After a bit of research, it looks like XeLaTeX is the key: it adds support for unicode fonts to LaTeX. Switching to XeLaTeX proves quite straightforward, and by defining a \emojifont to an emoji font and wrapping every emoji in {\emojifont X} in my generated LaTeX source, the output renders successfully with emojis inline. But I don’t want to pay for every page of my book to be printed in color when I print it. Luckily, Google’s Noto Emoji font has a great set of simple black-and-white emojis that are perfect for this purpose. I’m quite happy with the way these emojis look in print:

Three messages including an array of black-and-white emojis printed on a white page.

After a couple extra niceties like a header that tracks the current date (with a LaTeX command that sets \markright with every message), I’m ready to put it all together.

When I finally compile all three years of messages that I want to be able to flip through, I’m surprised to find that the compiler dumps out well over a thousand pages of messages when I put them into a standard 6" x 9" page size. Since it’s exactly three years of messages anyway, though, there’s an easy solution: I split the opus into three volumes to get the size of each one down to something printable.

Ordering

When I decided to try to do this, I really wanted to end up with a physical book in my hand. So I had to figure out how to get these books printed. And to my surprise, printing a paperback book is quite cheap. After reviewing a bunch of options, Barnes and Noble Press seems like the best option. It’s decently more expensive than some of the other options like Lulu and Amazon KDP, but most options are targeted at people that are trying to sell their books. B&N Press is too, but their story for personal books seems better than the others as you don’t need to “publish” your book to get it printed. And the price is still quite reasonable: I was able to print all three volumes, around 1300 pages total, for $30 including shipping.

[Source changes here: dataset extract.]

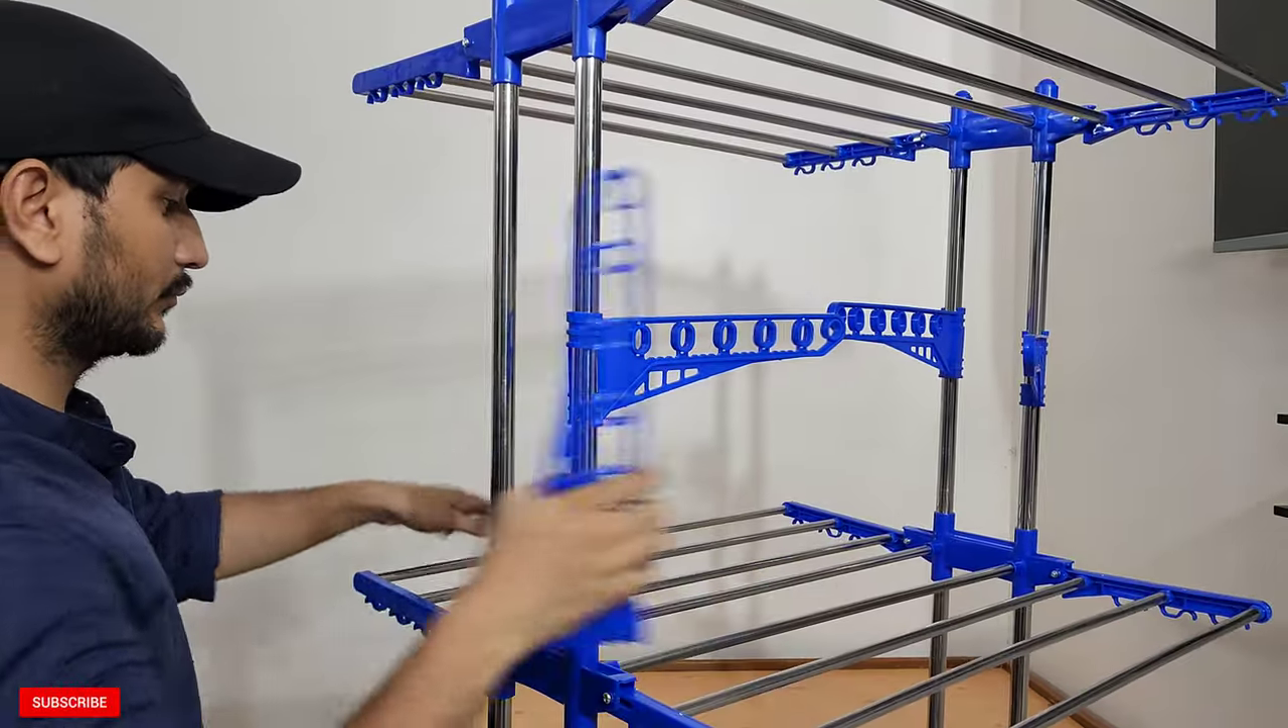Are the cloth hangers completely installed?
No.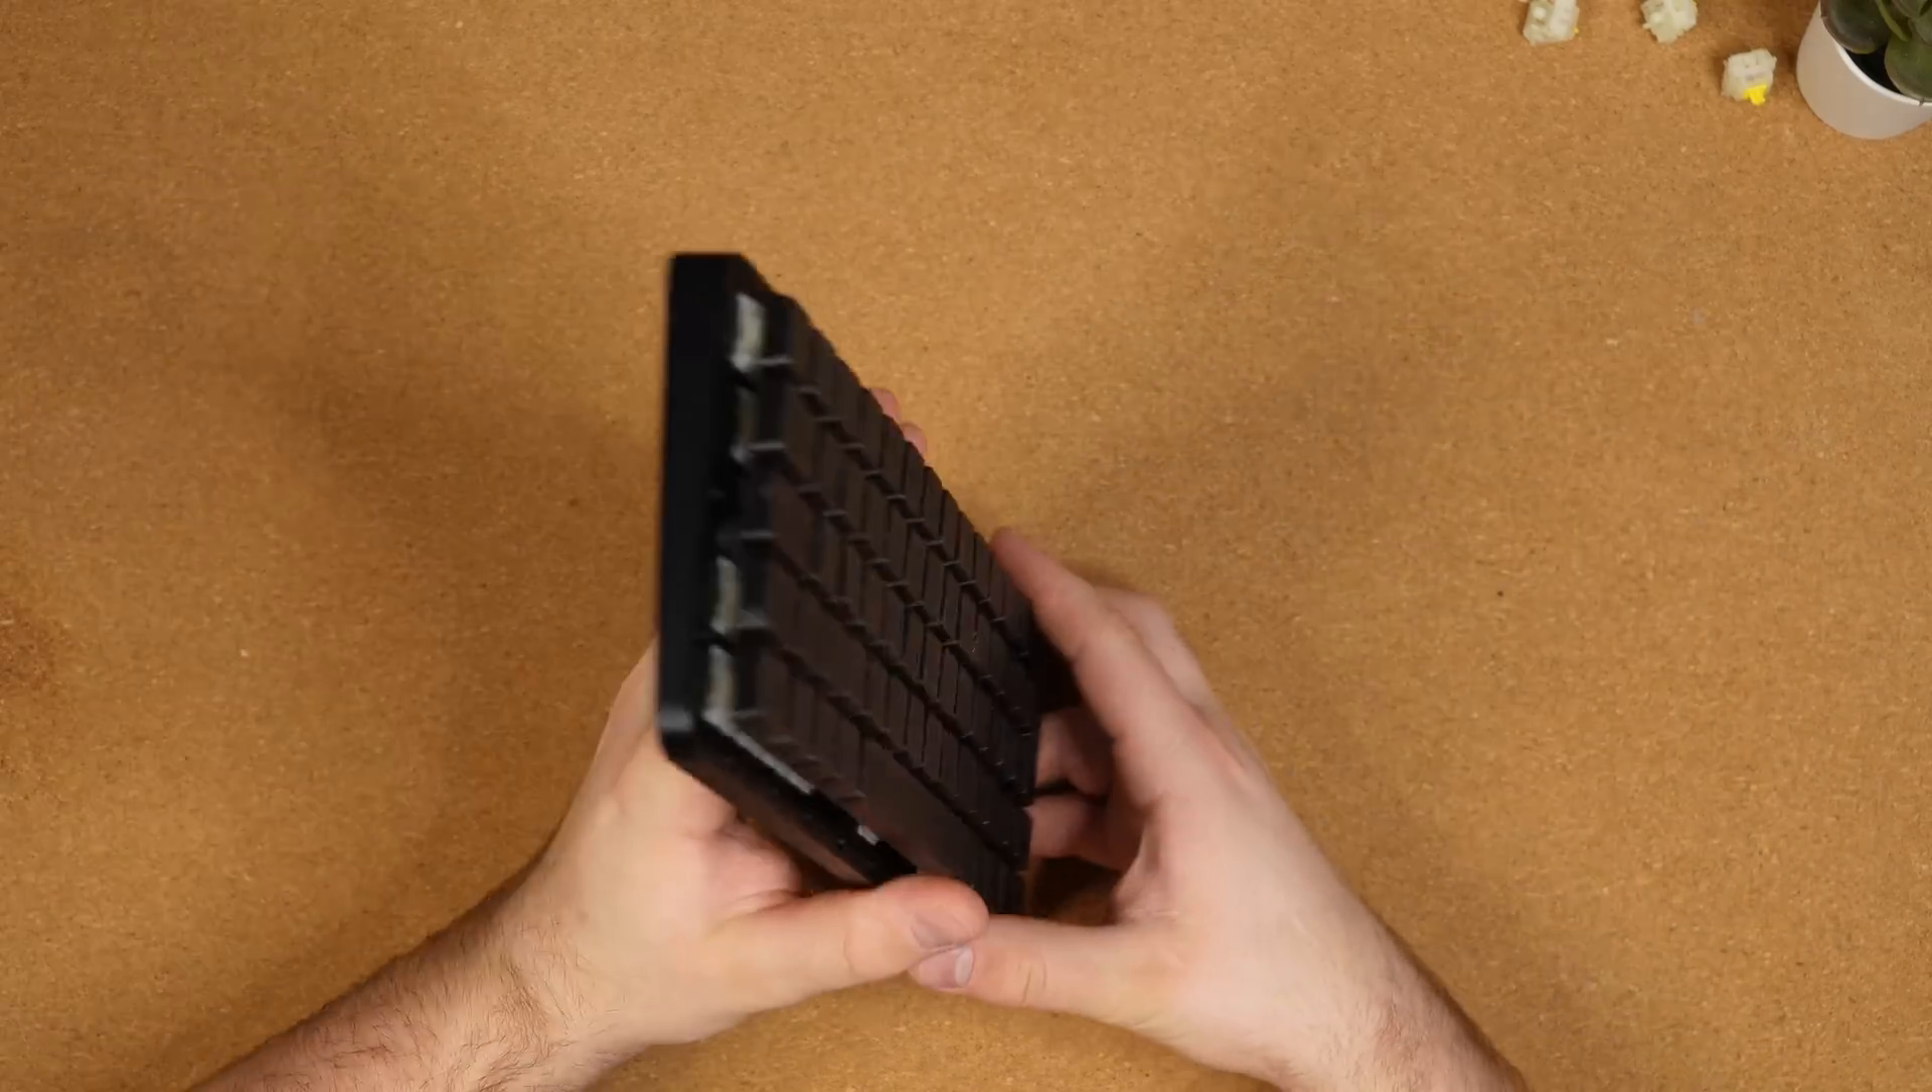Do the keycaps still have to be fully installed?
No.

Before I can order books from my LaTeX-generated PDFs, the website tells me that the last step is to create covers. Upon uploading the body pages to B&N Press, the sites generates the dimensions required for the cover. Given these, I threw together a cover for each of the three volumes in Inkscape, which the website accepted without complaint.

The B&N press website is not perfect: it generally is very slow, and while trying to place my order the checkout page was broken and wouldn’t show up for over 24 hours. But after that was fixed, ordering worked.

And sure enough, after a couple weeks’ wait, I had three actual books in hand. I flip through them regularly, and it is so much easier to revisit old conversations this way than trying to do so on my phone.

Create your own

The source code is in rough shape, and I haven’t packaged it as a cargo binary, but there’s not much of it. If you want to take a look or try for yourself, it’s available at https://github.com/bkettle/message-book.

A stack of three paperback books, with pictures of a couple on the cover.